» What you have to do: Look through the data and write out every line with the word "pixels" in it.

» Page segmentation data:
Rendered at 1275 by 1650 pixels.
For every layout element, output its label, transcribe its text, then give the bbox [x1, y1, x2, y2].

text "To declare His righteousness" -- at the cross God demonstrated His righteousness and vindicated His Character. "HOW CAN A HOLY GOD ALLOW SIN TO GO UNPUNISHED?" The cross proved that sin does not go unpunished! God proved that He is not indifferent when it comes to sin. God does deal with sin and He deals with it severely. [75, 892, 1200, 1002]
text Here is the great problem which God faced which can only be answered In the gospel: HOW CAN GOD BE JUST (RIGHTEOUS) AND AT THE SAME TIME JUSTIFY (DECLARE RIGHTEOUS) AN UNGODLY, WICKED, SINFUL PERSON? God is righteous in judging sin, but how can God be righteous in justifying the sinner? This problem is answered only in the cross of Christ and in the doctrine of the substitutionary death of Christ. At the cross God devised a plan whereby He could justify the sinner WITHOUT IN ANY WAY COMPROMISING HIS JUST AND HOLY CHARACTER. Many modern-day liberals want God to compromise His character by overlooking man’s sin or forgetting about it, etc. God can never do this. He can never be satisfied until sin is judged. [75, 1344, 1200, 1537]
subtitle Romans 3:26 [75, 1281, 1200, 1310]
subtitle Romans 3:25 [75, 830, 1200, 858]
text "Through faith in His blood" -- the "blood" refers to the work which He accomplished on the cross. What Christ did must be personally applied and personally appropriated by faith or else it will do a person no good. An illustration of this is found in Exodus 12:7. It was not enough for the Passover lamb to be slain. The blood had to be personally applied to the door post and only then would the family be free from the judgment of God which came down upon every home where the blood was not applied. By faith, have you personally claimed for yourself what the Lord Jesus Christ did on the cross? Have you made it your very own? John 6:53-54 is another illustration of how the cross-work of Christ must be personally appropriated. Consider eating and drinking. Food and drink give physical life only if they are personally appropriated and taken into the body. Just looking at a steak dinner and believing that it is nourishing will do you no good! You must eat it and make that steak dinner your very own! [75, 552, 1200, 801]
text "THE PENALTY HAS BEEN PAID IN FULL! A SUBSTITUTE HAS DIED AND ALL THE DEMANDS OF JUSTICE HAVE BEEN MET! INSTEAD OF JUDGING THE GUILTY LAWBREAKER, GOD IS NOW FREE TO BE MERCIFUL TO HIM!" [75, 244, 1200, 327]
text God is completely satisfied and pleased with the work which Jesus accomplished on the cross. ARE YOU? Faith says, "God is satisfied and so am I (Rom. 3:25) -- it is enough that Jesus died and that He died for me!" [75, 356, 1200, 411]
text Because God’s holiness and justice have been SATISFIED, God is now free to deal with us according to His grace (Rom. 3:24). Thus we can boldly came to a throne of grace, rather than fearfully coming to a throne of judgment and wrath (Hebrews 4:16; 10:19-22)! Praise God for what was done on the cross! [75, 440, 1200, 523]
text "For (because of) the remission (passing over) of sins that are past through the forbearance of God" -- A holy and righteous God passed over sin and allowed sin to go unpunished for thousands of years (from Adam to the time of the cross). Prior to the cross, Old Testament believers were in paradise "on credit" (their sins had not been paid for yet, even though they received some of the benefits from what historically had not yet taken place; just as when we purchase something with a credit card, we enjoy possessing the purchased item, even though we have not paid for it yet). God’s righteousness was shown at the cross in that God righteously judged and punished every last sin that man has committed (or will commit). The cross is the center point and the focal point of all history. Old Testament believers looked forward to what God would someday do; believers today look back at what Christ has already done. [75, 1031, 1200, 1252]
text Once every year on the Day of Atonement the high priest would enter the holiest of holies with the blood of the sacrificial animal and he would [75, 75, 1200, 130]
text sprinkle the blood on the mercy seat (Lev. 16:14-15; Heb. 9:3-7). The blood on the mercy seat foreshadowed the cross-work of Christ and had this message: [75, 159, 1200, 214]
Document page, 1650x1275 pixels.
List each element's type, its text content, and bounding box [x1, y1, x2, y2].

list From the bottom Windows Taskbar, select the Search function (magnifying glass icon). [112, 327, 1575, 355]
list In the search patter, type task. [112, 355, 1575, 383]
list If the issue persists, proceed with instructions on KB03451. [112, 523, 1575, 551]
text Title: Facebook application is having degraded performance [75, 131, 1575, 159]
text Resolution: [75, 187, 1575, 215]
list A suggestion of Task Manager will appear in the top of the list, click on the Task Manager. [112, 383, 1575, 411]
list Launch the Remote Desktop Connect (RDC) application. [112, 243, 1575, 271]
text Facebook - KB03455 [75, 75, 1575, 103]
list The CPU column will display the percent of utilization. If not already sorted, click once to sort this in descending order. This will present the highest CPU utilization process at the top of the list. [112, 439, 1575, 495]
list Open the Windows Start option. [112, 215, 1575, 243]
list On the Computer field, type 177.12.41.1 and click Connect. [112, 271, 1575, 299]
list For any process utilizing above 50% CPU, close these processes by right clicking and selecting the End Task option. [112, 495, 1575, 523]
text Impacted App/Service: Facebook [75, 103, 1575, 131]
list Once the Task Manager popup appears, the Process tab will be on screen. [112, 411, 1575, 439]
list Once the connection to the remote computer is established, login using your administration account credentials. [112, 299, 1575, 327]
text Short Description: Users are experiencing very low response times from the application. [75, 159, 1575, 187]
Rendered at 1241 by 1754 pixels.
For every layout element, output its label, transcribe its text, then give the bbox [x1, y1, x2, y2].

» Response area:
Rendered at 1275 by 1650 pixels.
Document page, 1650x1275 pixels.
Rendered at 1241 by 1754 pixels.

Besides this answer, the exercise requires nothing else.